▽

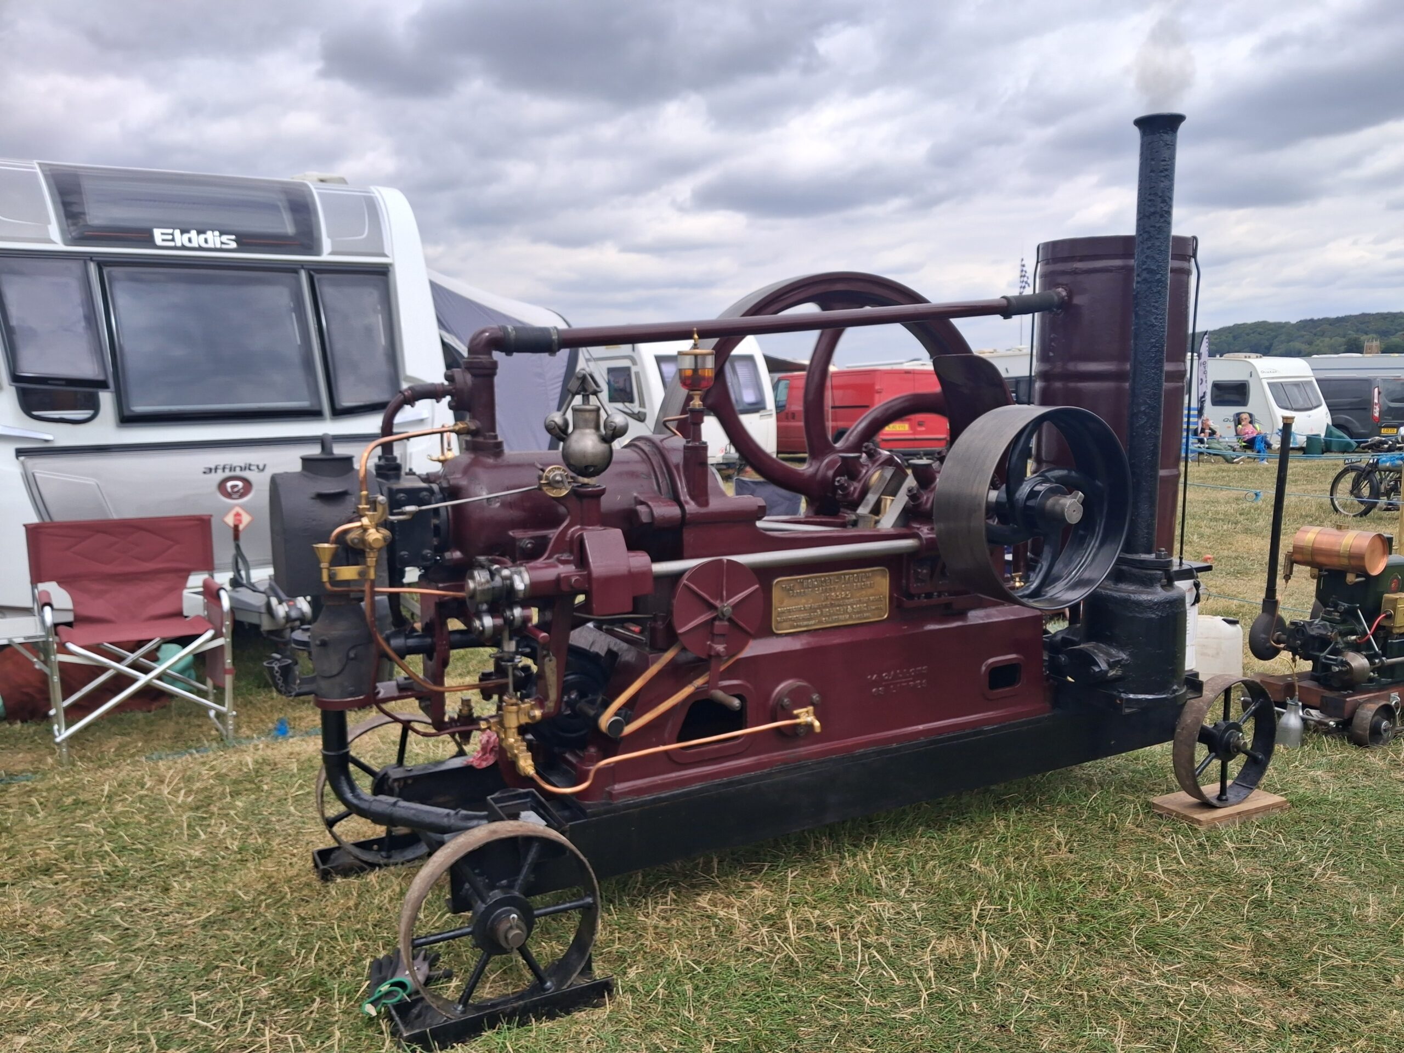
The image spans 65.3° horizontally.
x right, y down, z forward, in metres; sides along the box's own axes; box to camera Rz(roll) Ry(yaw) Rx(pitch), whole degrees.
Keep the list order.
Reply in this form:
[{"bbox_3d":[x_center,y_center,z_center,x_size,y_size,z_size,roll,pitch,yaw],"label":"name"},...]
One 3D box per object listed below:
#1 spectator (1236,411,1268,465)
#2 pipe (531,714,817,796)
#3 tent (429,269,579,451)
[{"bbox_3d":[12.097,-1.966,24.275,0.600,1.130,0.900,-3,7,-19],"label":"spectator"},{"bbox_3d":[-0.066,0.588,2.815,0.790,0.085,0.070,-4,8,-28],"label":"pipe"},{"bbox_3d":[-2.540,-0.954,9.786,1.800,2.450,2.600,-4,8,-28],"label":"tent"}]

△

Leaving the pictures out, give back each line above exactly.

> Result
The image spans 65.3° horizontally.
x right, y down, z forward, in metres; sides along the box's own axes; box to camera Rz(roll) Ry(yaw) Rx(pitch), whole degrees.
Keep the list order.
Reply in this form:
[{"bbox_3d":[x_center,y_center,z_center,x_size,y_size,z_size,roll,pitch,yaw],"label":"name"},...]
One 3D box per object listed below:
#1 spectator (1236,411,1268,465)
#2 pipe (531,714,817,796)
#3 tent (429,269,579,451)
[{"bbox_3d":[12.097,-1.966,24.275,0.600,1.130,0.900,-3,7,-19],"label":"spectator"},{"bbox_3d":[-0.066,0.588,2.815,0.790,0.085,0.070,-4,8,-28],"label":"pipe"},{"bbox_3d":[-2.540,-0.954,9.786,1.800,2.450,2.600,-4,8,-28],"label":"tent"}]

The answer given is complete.